We’re seeing AR, VR and AI more and more in the retail space – but can it really work seamlessly with the familiar bricks-and-mortar experience, and get customers back into shops?
It’s no secret that the high street is having to work hard to compete with online shopping. The digital space offers convenience, personalisation and choice that doesn’t always come through in store.
So how can retailers start to encourage consumers away from the Internet, and back into stores? Recently we’ve noticed some big names who’ve been elevating the shopping journey to deliver an experience that can’t be replicated or bettered online.
Nike and a spot of AR gamification
Just this month for example, Nike launched an AR game in-store in Shanghai, Beijing, Guangzhou and Chengdu, to increase sales of its Epic React shoes. Customers could try on the shoes, create their own avatar, then enter a virtual world by running on a treadmill. They could bounce on clouds and do all kinds of acrobatics, all while giving the shoes a good real-world try.
This fusion of the real and the virtual is the perfect antidote to filling what’s called ‘the imagination gap’ – the difficulty for consumers to visualise what owning a product might actually be like, and therefore an obstacle to purchase.

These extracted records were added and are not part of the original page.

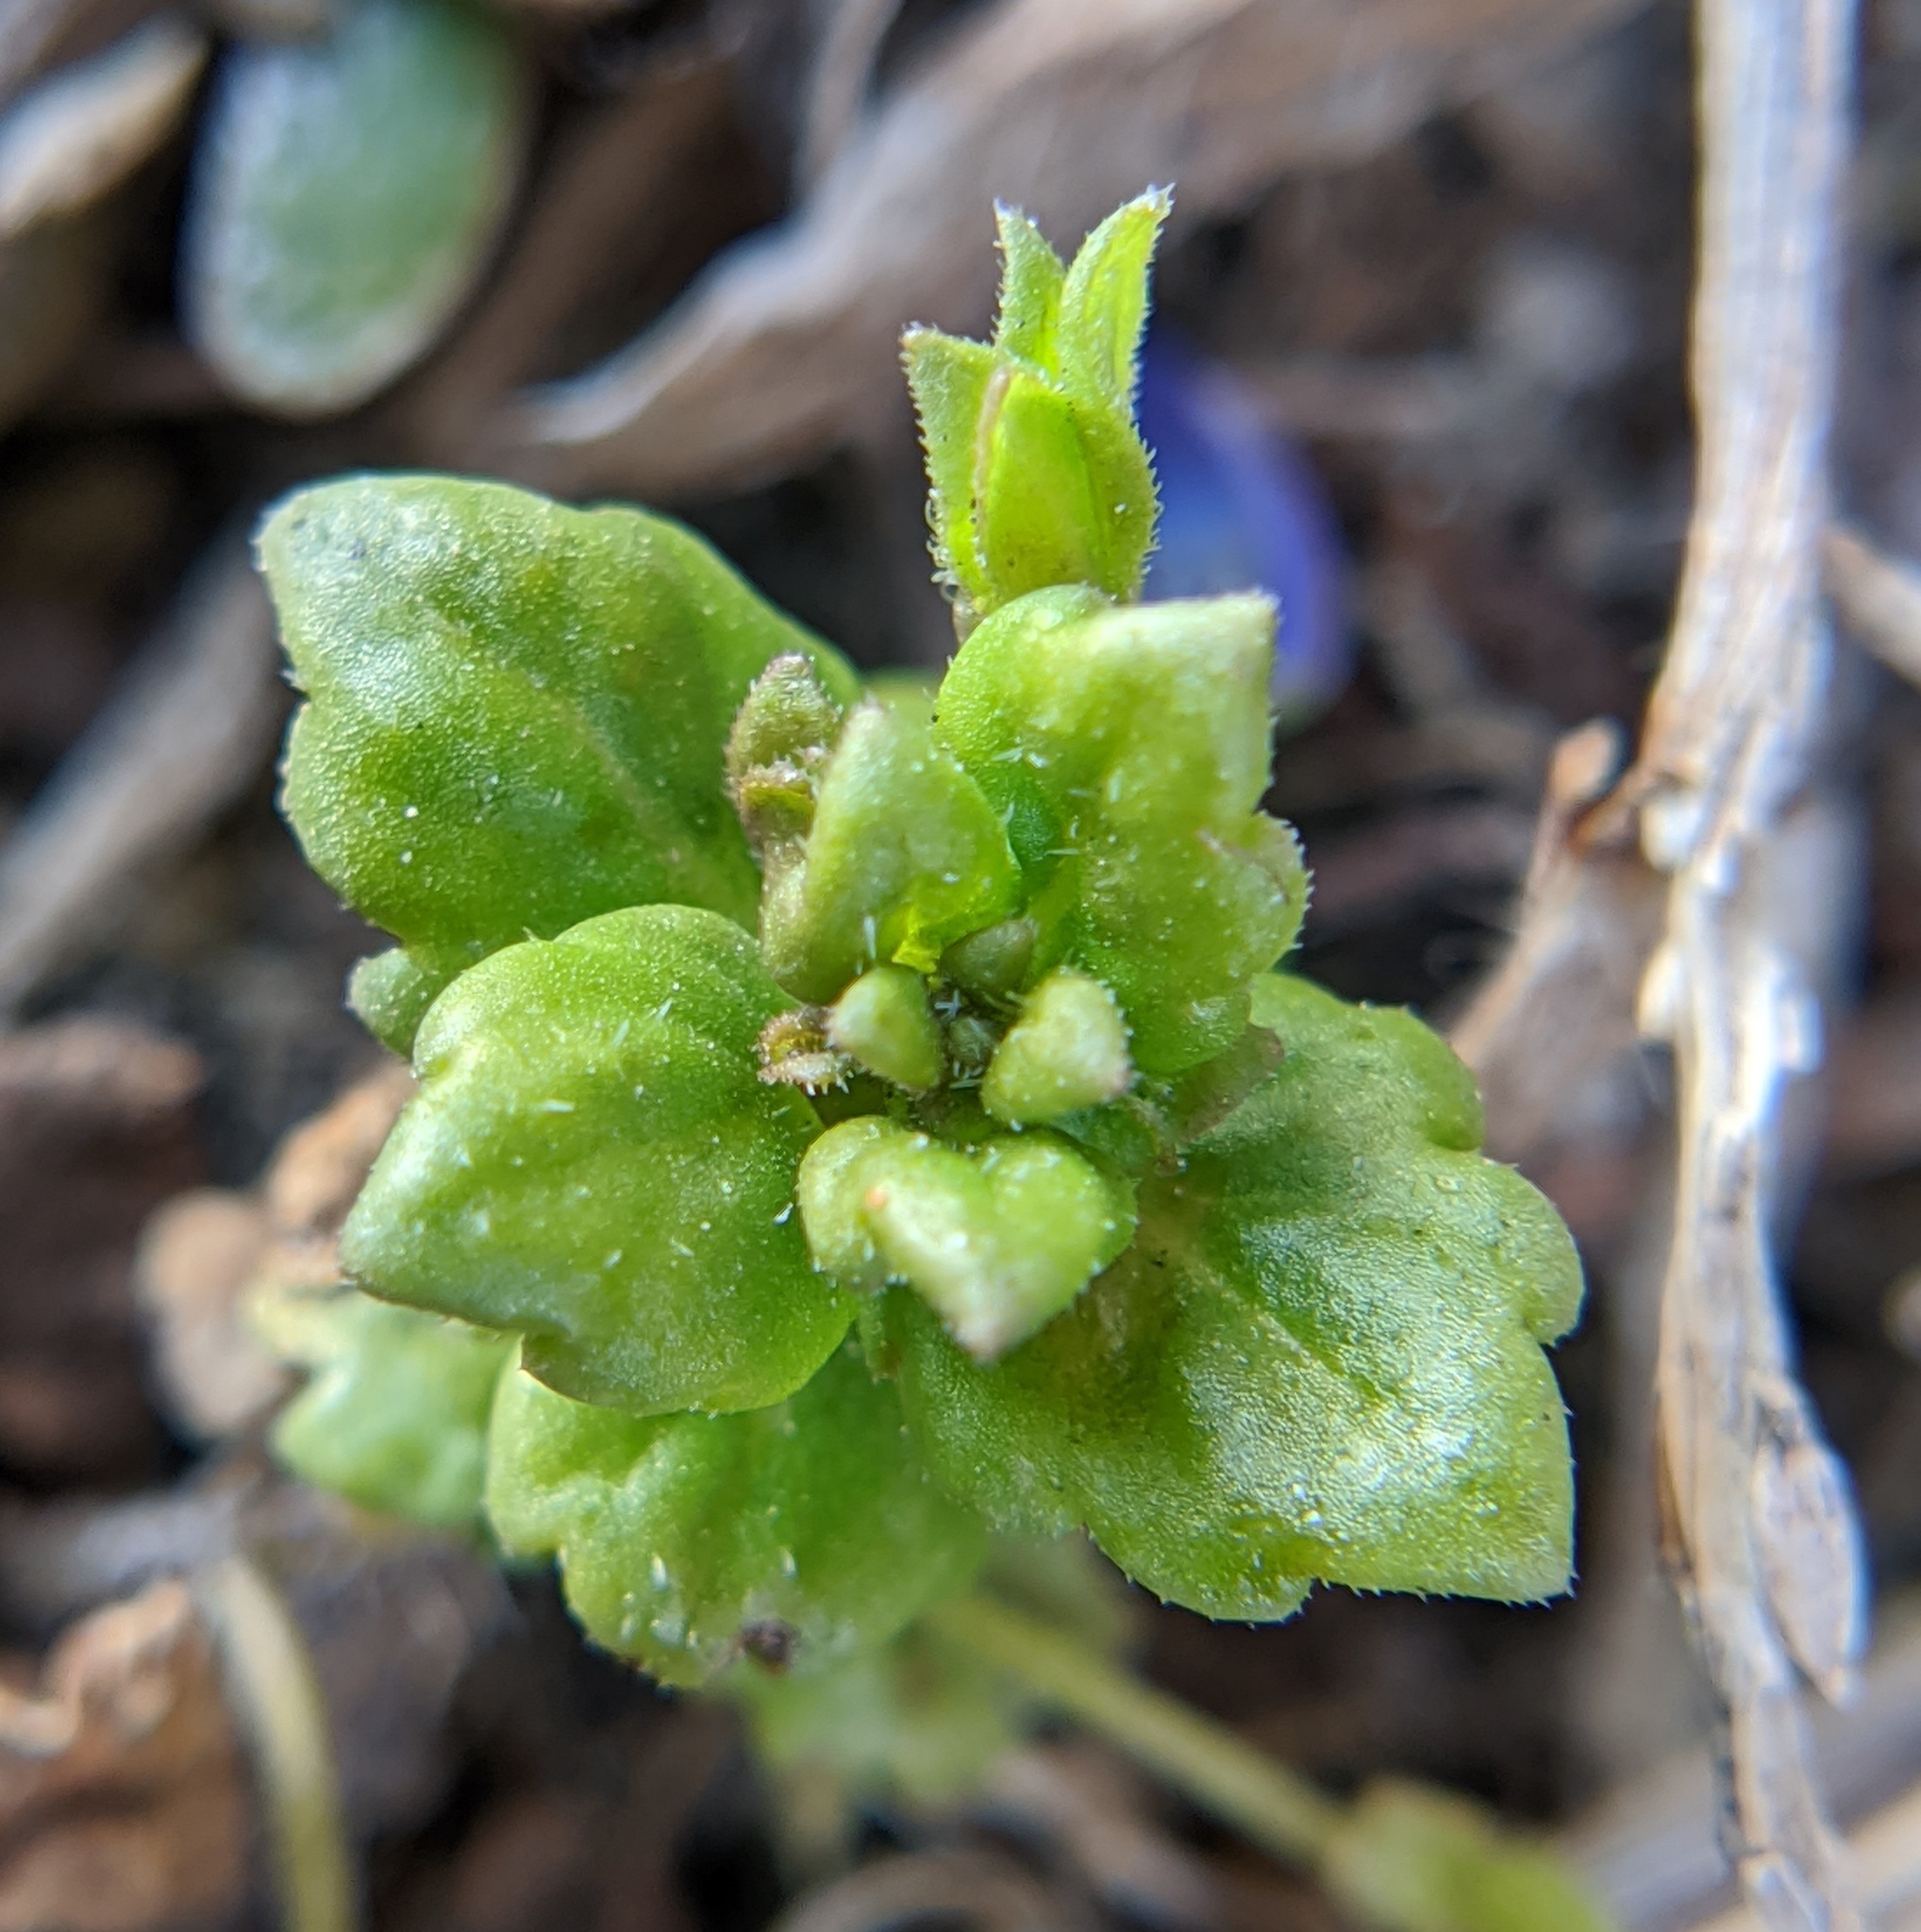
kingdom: Plantae
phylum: Tracheophyta
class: Magnoliopsida
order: Lamiales
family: Plantaginaceae
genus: Veronica
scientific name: Veronica polita
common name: Grey field-speedwell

Audi’s VR showroom experience
Last autumn Audi took this to a logical level with its VR sales tool. Realising that car buyers felt so well informed by online research, they no longer had to enter a showroom – Audi introduced VR technology that lets you try out customisations before purchase.
And let’s not forget AI, the thing that will eventually signal the rise of the robot and take over the world. Just kidding. Sort of.
Smart AI mirrors in fashion stores
Some forward-thinking fashion stores have introduced AI-enhanced smart mirrors into their changing rooms, which can identify what you’re trying on, and create on-screen recommendations, with a touch screen to choose items, change lighting and temperature or summon assistance.
All these innovations are about meeting customers’ new, higher expectations – those they’ve been trained to have online. And over the next decade (or even sooner), we can expect truly radical changes in the way we shop in-store.
So what’s next?
The Internet of Things will see our fridges communicate directly with retailers when we’re about to run out of products. Biotechnology could allow us to make payments via eyeball scanning. Haptic technology will let us touch and feel virtual products.
And the whole in-store experience? That will be driven by data, to be more personalised than ever before. From the moment you walk through the door, the store will know who you are, what you normally buy, your price range. In grocery shops, your dietary needs and habits will be recognised, your shopping list will be synced with in-store algorithms and digital shelves will grab your attention and flash up personalised information as you approach.
Does that push your buttons?
The question is, are we willing to give up our anonymity and sense of agency for a smoother shopping journey?
VR and AR elevate the retail experience. Biometrics and the Internet of Things will make it easier. But Artificial Intelligence and the rise of big data take things to a new level altogether. And the answer is yes – we probably will eventually embrace it all… once it’s normalised into everyday life, and we realise through familiarity how much smoother it makes the purchase process.
After all, who thought 10 years ago that anyone would do their weekly shop through their phone?